The Government of Canada recommends that smoke detectors are installed outside all bedrooms and sleeping areas, as well as on all levels of the home, including basements. It’s important that your home is equipped with smoke detectors, carbon monoxide alarms, combination smoke/CO alarms and of course fire extinguishers. Make sure you test and check them all at least once a year to ensure they are working properly as per the Canada Safety Council.

Skill Level: Beginner
Time:
  1. Step 1 Check for Expired Smoke Alarms

    Man holding a fire extinguisher to put out a microwave fire in a kitchen.

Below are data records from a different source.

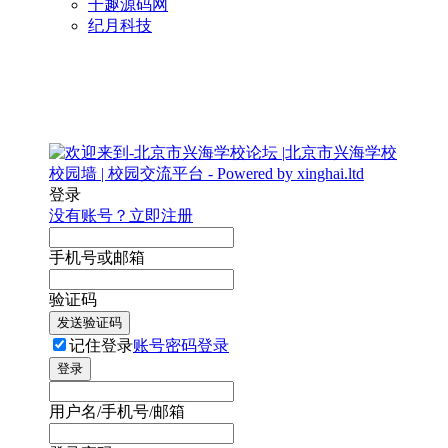
千趣源码网
纪月科技
登录
没有账号？立即注册
手机号或邮箱
验证码
发送验证码
记住登录
账号密码登录
登录
用户名/手机号/邮箱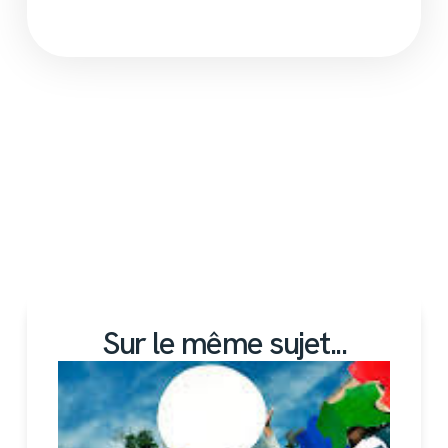
Sur le même sujet...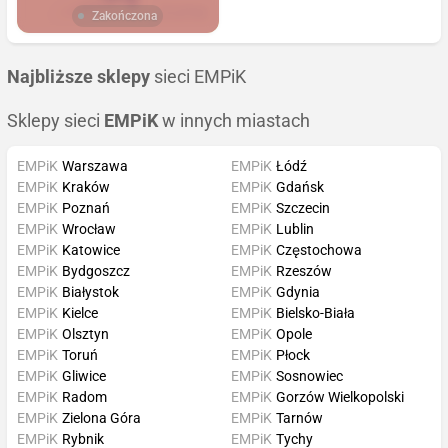
Zakończona
Najbliższe sklepy
sieci EMPiK
Sklepy sieci
EMPiK
w innych miastach
EMPiK
Warszawa
EMPiK
Łódź
EMPiK
Kraków
EMPiK
Gdańsk
EMPiK
Poznań
EMPiK
Szczecin
EMPiK
Wrocław
EMPiK
Lublin
EMPiK
Katowice
EMPiK
Częstochowa
EMPiK
Bydgoszcz
EMPiK
Rzeszów
EMPiK
Białystok
EMPiK
Gdynia
EMPiK
Kielce
EMPiK
Bielsko-Biała
EMPiK
Olsztyn
EMPiK
Opole
EMPiK
Toruń
EMPiK
Płock
EMPiK
Gliwice
EMPiK
Sosnowiec
EMPiK
Radom
EMPiK
Gorzów Wielkopolski
EMPiK
Zielona Góra
EMPiK
Tarnów
EMPiK
Rybnik
EMPiK
Tychy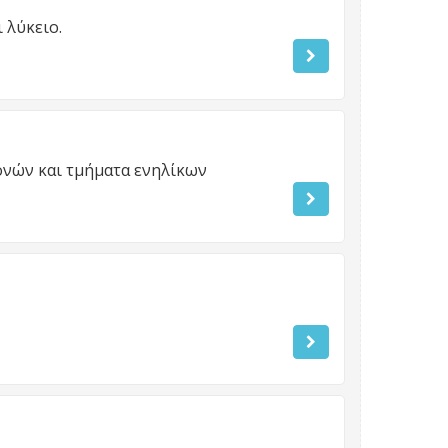
 λύκειο.
ονών και τμήματα ενηλίκων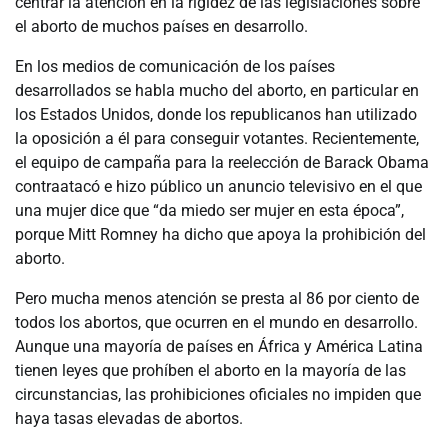
centrar la atención en la rigidez de las legislaciones sobre
el aborto de muchos países en desarrollo.
En los medios de comunicación de los países
desarrollados se habla mucho del aborto, en particular en
los Estados Unidos, donde los republicanos han utilizado
la oposición a él para conseguir votantes. Recientemente,
el equipo de campaña para la reelección de Barack Obama
contraatacó e hizo público un anuncio televisivo en el que
una mujer dice que “da miedo ser mujer en esta época”,
porque Mitt Romney ha dicho que apoya la prohibición del
aborto.
Pero mucha menos atención se presta al 86 por ciento de
todos los abortos, que ocurren en el mundo en desarrollo.
Aunque una mayoría de países en África y América Latina
tienen leyes que prohíben el aborto en la mayoría de las
circunstancias, las prohibiciones oficiales no impiden que
haya tasas elevadas de abortos.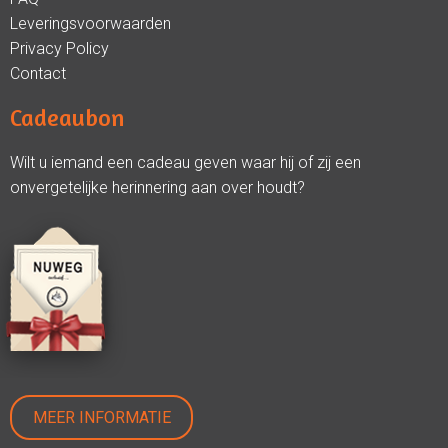
Leveringsvoorwaarden
Privacy Policy
Contact
Cadeaubon
Wilt u iemand een cadeau geven waar hij of zij een
onvergetelijke herinnering aan over houdt?
MEER INFORMATIE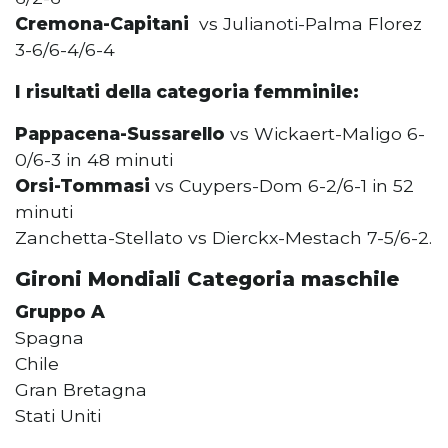
Cremona-Capitani
vs Julianoti-Palma Florez
3-6/6-4/6-4
I risultati della categoria femminile:
Pappacena-Sussarello
vs Wickaert-Maligo 6-
0/6-3 in 48 minuti
Orsi-Tommasi
vs Cuypers-Dom 6-2/6-1 in 52
minuti
Zanchetta-Stellato vs Dierckx-Mestach 7-5/6-2.
Gironi Mondiali Categoria maschile
Gruppo A
Spagna
Chile
Gran Bretagna
Stati Uniti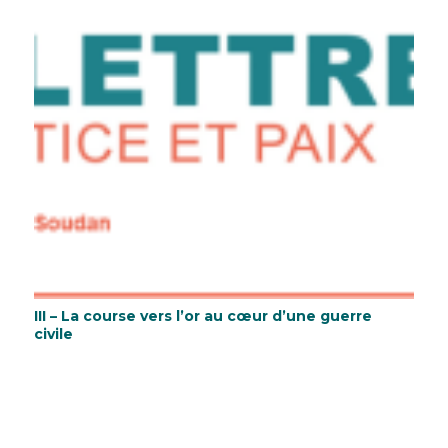
III – La course vers l’or au cœur d’une guerre
civile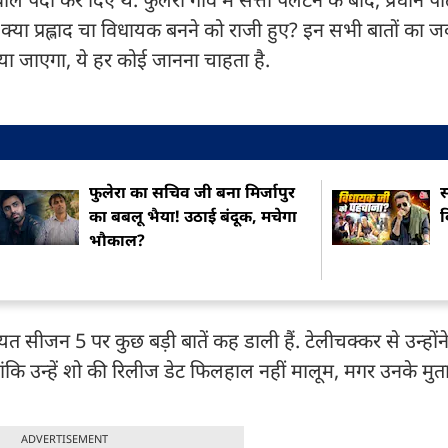
्या प्रह्लाद चा विधायक बनने को राजी हुए? इन सभी बातों का 
या जाएगा, ये हर कोई जानना चाहता है.
फुलेरा का सचिव जी बना मिर्जापुर
स
का बबलू भैया! उठाई बंदूक, मचेगा
व
भौकाल?
ंचायत सीजन 5 पर कुछ बड़ी बातें कह डाली हैं. टेलीचक्कर से उन्हों
ांकि उन्हें शो की रिलीज डेट फिलहाल नहीं मालूम, मगर उनके मु
ADVERTISEMENT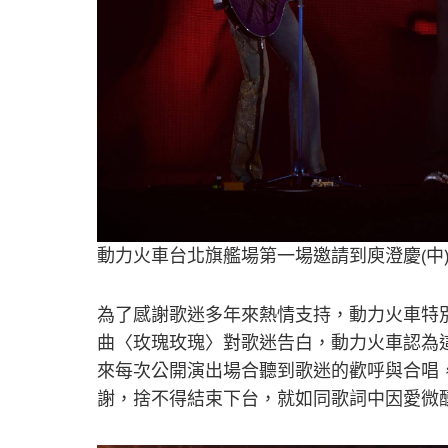
動力火車台北旗艦場第一場邀請到庾澄慶(中)
為了感謝歌迷多年來熱情支持，動力火車特別選
曲〈玫瑰玫瑰〉對歌迷告白，動力火車認為
來每次公開演出場合聽到歌迷的歡呼與合唱
謝，捨不得結束下台，就如同歌詞中因愛微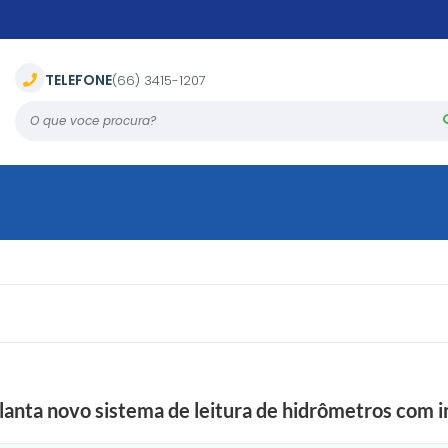
TELEFONE
(66) 3415-1207
O que voce procura?
lanta novo sistema de leitura de hidrômetros com i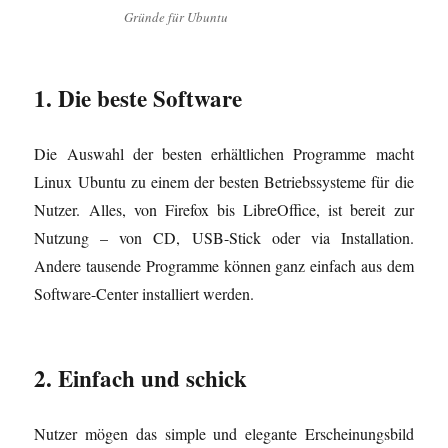
Gründe für Ubuntu
1. Die beste Software
Die Auswahl der besten erhältlichen Programme macht
Linux Ubuntu zu einem der besten Betriebssysteme für die
Nutzer. Alles, von Firefox bis LibreOffice, ist bereit zur
Nutzung – von CD, USB-Stick oder via Installation.
Andere tausende Programme können ganz einfach aus dem
Software-Center installiert werden.
2. Einfach und schick
Nutzer mögen das simple und elegante Erscheinungsbild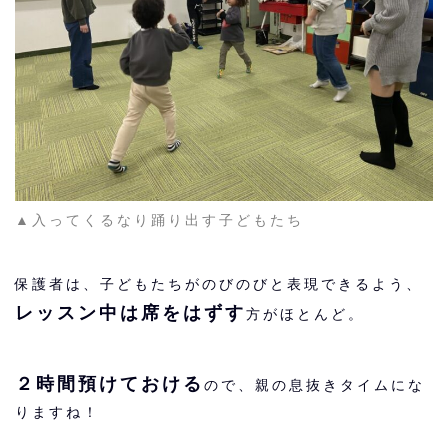
▲入ってくるなり踊り出す子どもたち
保護者は、子どもたちがのびのびと表現できるよう、
レッスン中は席をはずす
方がほとんど。
２時間預けておける
ので、親の息抜きタイムにな
りますね！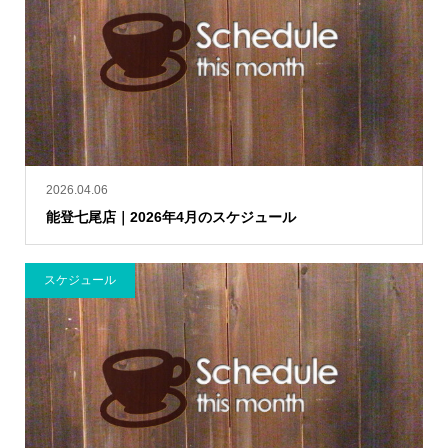
2026.04.06
能登七尾店｜2026年4月のスケジュール
スケジュール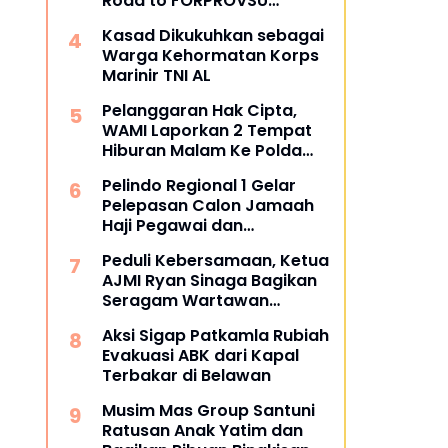
Road to FORPROVSU
Universitas Siber Asia
Gebyar KORMISU 2026
Kasad Dikukuhkan sebagai
Warga Kehormatan Korps
Marinir TNI AL
Pelanggaran Hak Cipta,
WAMI Laporkan 2 Tempat
Hiburan Malam Ke Polda
Sumut
Pelindo Regional 1 Gelar
Pelepasan Calon Jamaah
Haji Pegawai dan
Pensiunan di Masjid Al
Peduli Kebersamaan, Ketua
Munawwarah
AJMI Ryan Sinaga Bagikan
Seragam Wartawan
Liputan Kodam I/BB dan
Aksi Sigap Patkamla Rubiah
Jajaran
Evakuasi ABK dari Kapal
Terbakar di Belawan
Musim Mas Group Santuni
Ratusan Anak Yatim dan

    In order to ensure your home is protected from a fire or carbon monoxide leak, it is important to check whether your smoke alarms or carbon monoxide detectors have expired, whether they’re battery-operated or hard-wired in. Simply remove your detectors from wherever they are (most are on the ceiling) and check the manufacturing date on the back. Smoke alarms and carbon monoxide detectors expire every ten years. A helpful visual cue is to check whether the smoke alarm itself looks yellowed, especially if you’ve just moved into a new home. If your alarms are battery-powered, change the lithium-ion batteries once a year.

  2. Step 2 Plan Where to Place Smoke Alarms

    A diagram showing the correct placement of a smoke alarm 4 inches from the ceiling.

    The National Fire Protection Association recommends installing smoke alarms on every floor of the home, in hallways outsideof all sleeping areas and even inside of bedrooms if you tend to sleep with the door closed.

    When you are placing a smoke alarm, avoid areas with significant heat or steam like kitchens and bathrooms. Fire, smoke and steam can all trigger an alarm. 

    The preferred location for a smoke alarm is on the ceiling, as smoke naturally rises. The centre of the ceiling is best, but if your ceiling is oddly-shaped just make sure it’s at least four inches away from any wall. You also want to avoid corners in vaulted ceilings where the ceiling meets another ceiling because pockets of dead air can form where smoke will go undetected. Just keep the detector at least four inches away from all dead zones.

    If your alarm is wall mounted it has to be at least 4 inches from the ceiling and no more than 12 inches down the wall.

  3. Step 3 Find the Best Smoke Alarm Types for Your Home

    Close up of a smoke detector.

    There are two types of smoke alarm sensors: Ionization sensors and Photoelectric sensors.

    Ionization sensors may detect fast-flaming fires sooner, so things like paper burning in a wastebasket or a stove top grease fire. These are well-suited for general living areas.

    Photoelectric sensors may detect slow smoldering fires sooner like a cigarette burning in a couch or bedding. These are well-suited for areas near the kitchen in a home, as they are less prone to false alarms caused by cooking.

    It is recommended that you install both ionization and photoelectric smoke alarms to help ensure maximum detection of a variety of fire dangers.

    There are also combination smoke and carbon monoxide detectors that detect both sources of danger.

  4. Step 4 Create a Fire Safety Plan

    Diagram of a home’s rooms and where to keep smoke alarms, carbon monoxide detectors and fire extinguishers.

    Work to create a family fire safety plan and remember it by applying the rule of twos:

    Practice escape two times per year, know two ways out, practice at two different times of day – daylight and nighttime.

    Test your alarm weekly. If there is a fire in your home, get out, call 9-1-1 and don’t go back inside.

    Keep matches and lighters out of the reach of children. Use flashlights during power outages, not candles. Never leave a candle burning unattended and keep candles at least 12 inches or 30 cm away from anything flammable.

    For space heaters, clear a 3-foot ring of safety around it and turn it off when you leave the room, never leaving it unattended. Only use smoking materials outside.